To simplify, let’s imagine a hypothetical scale where we compare "Complexity" (parameters/compute) vs. "Performance." For example:

LLM: Chat GPT 3 // Complexity Level 1 // Performace 0.2

LLM: Chat GPT 3.5 // Complexity Level 10 // Performance 0.5

LLM: Chat GPT 4 // Complexity Level 100 // Performance 0.75

LLM: Chat GPT 4.2 // Complexity Level 1000 // Performance 0.6 (The "False Plateau" / Performance degradation)

LLM: Chat GPT 4.2X // Complexity Level 10000 // Performance 0.5 (Further degradation due to unmanaged complexity)

LLM: Chat GPT 6 // Complexity Level 100000 // Performance 0.8 (The "breakthrough": new abilities emerge)

LLM: Chat GPT 7 // Complexity Level 1000000 // Performance 0.99 (Potential AGI / Peak performance)

The Risk: The real problem here is economic and psychological. If we are currently in the "GPT-4.x" phase of this example, the industry might stop investing because the returns look negative. We might never reach the "GPT-6" level simply because we mistook a temporary dip for a permanent ceiling.

I’m curious to hear your thoughts. Have we seen similar "dips" in other complex systems before a new level of organization emerges? Or is the plateau a hard physical limit?

Comments

chrisjj•4w ago
> With certain versions of ChatGPT, many users perceived a degradation in performance despite the underlying network complexity presumably being increased.

Perhaps the cause is simply the presumption?

massicerro•4w ago
Of course, the 'presumption' of increased complexity or the 'subjective perception' of a drop in performance might be the cause. But we are missing the real point here: the 'false plateau.' Regardless of user perception, is it possible that a 'false plateau' exists that keeps us away from a major leap in performance? The risk is that the simple 'perception of having taken the wrong path' by researchers or companies would lead them to ignore the possibility of such a 'false plateau'...
funkyfiddler69•3w ago
> the simple 'perception of having taken the wrong path' by researchers or companies

IMO, neither the plateau nor the perception of "a wrong path" are real. There are too many paths and we have too few humans with adequately capable brains.

Companies talk for the agenda's sake and thus the kick of the surprise. It's a marketing thing.

AI R&D is basically thinking out loud nowadays. It's just the pace of the news.

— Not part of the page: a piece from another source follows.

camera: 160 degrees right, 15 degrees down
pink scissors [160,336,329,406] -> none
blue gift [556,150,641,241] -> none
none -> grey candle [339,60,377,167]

I believe that most AI development has reached "the end" of a logarithmic curve. The assigned humans will catch up. Then we'll see faster growth again. It takes time to get from one edge to the other or walk along it or explore the area.

The progress is there but it's infinitely small compared to the past years where it was relatively simple to get better results over and over and nobody will get it except if they are sensitized to it.

What kind of major leap in performance do you expect? What do others expect? Be specific and people will tell you whether there is a plateau or not enough hands on deck working on specific problems.